Director: Luc Besson
Cast: Jean Reno, Gary Oldman, Natalie Portman, Danny Aiello, Peter Appel
Synopsis: Leon (Reno) is a career hitman, whom reluctantly takes a twelve-year-old orphaned girl, Mathilda (Portman) into his care. He becomes emotionally attached to this young girl, though, and at her request starts introducing her to his trade.
This is one of those films that I have been hoping to see for a long time, more so as it is the highest ranking films in the Internet Movie Database (currently #33) that I had not yet seen. With this high recommendation, I ran the risk of having high hopes that would soon afterwards be dashed. Thankfully though, despite being quite familiar with the synopsis, I found this film quite an entertaining experience.
Leon is introduced during a hit, when he takes out an armada of hired goons, armed to the teeth, to finally get to his mark and deliver his employers message. It is a thrilling sequence which highlights the Leon is a man at the top of his chosen profession. Indeed, and alternate title for the film is “The Professional”. It is easy to see however, how a young girl from down the hall managed to get under his skin and become a significant element of his life. She is returning home and passing her apartment as her family is slaughtered, and proceeds to Leon’s door and rings the bell. After an internal conflict he lets young Mathilda in.
Both leads are fantastic. Reno is hard when he needs to be, but it is clear he has had little opportunity in his life to practice social graces. Mathilda absolutely confuses him often, and this is often played to delightful comic effect. Mathilda is more than ordinary though, as she is the one to embrace the opportunity to become a “cleaner”. This is Portman’s first feature film, and she shows a level of talent that is equal to her more recent performances as she has matured. Indeed, despite not being the title character herself, she often threatens to steal the show from Leon, and at times the film actually feels more like it is her story rather than his. Her character’s desire to be come a hitman is well established, as she seeks revenge against Stansfield (Oldman), the man responsible for her family’s death. Both character’s grow from knowing each other, but Mathilda has the most complete story arc.

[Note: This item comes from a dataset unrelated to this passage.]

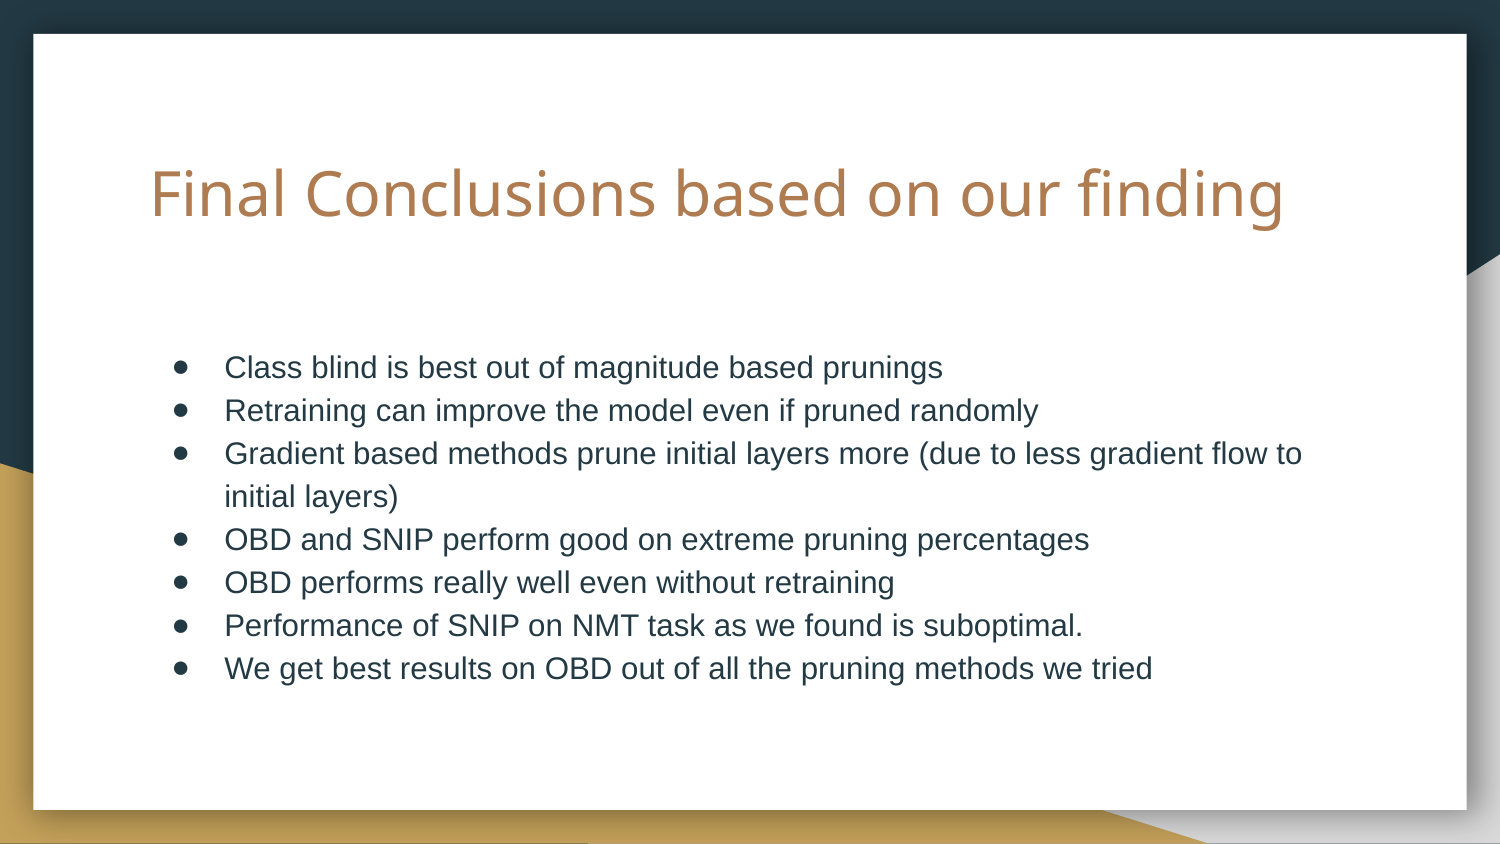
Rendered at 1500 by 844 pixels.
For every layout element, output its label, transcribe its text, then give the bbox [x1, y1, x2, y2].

title Final Conclusions based on our finding [134, 138, 1366, 296]
list Class blind is best out of magnitude based prunings Retraining can improve the model even if pruned randomly Gradient based methods prune initial layers more (due to less gradient flow to initial layers) OBD and SNIP perform good on extreme pruning percentages OBD performs really well even without retraining Performance of SNIP on NMT task as we found is suboptimal. We get best results on OBD out of all the pruning methods we tried [134, 326, 1366, 769]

As mentioned above, Oldman plays the main villain role here. This is crazy Oldman at his delightful best. He is a psychotic type that takes drugs and often goes to such extremes of insanity that his colleagues are at a loss to calm him down. Oldman is one of the true master’s of our age, and he really brings it home in this film.
There is a lot of violence, and at times there are graphic depictions of shot wounds, so this is not really a film to be watched by the squeamish. Also, though Leon has a code of “No women, no children”, this is not a tenet held to by Stansfield, and so images of women and children being murdered in cold blood can be a little disturbing. These scenes do highlight that despite his profession, Leon is an honourable man, and sometimes those in perhaps evil professions are not always as bad as those placed in a position to do good.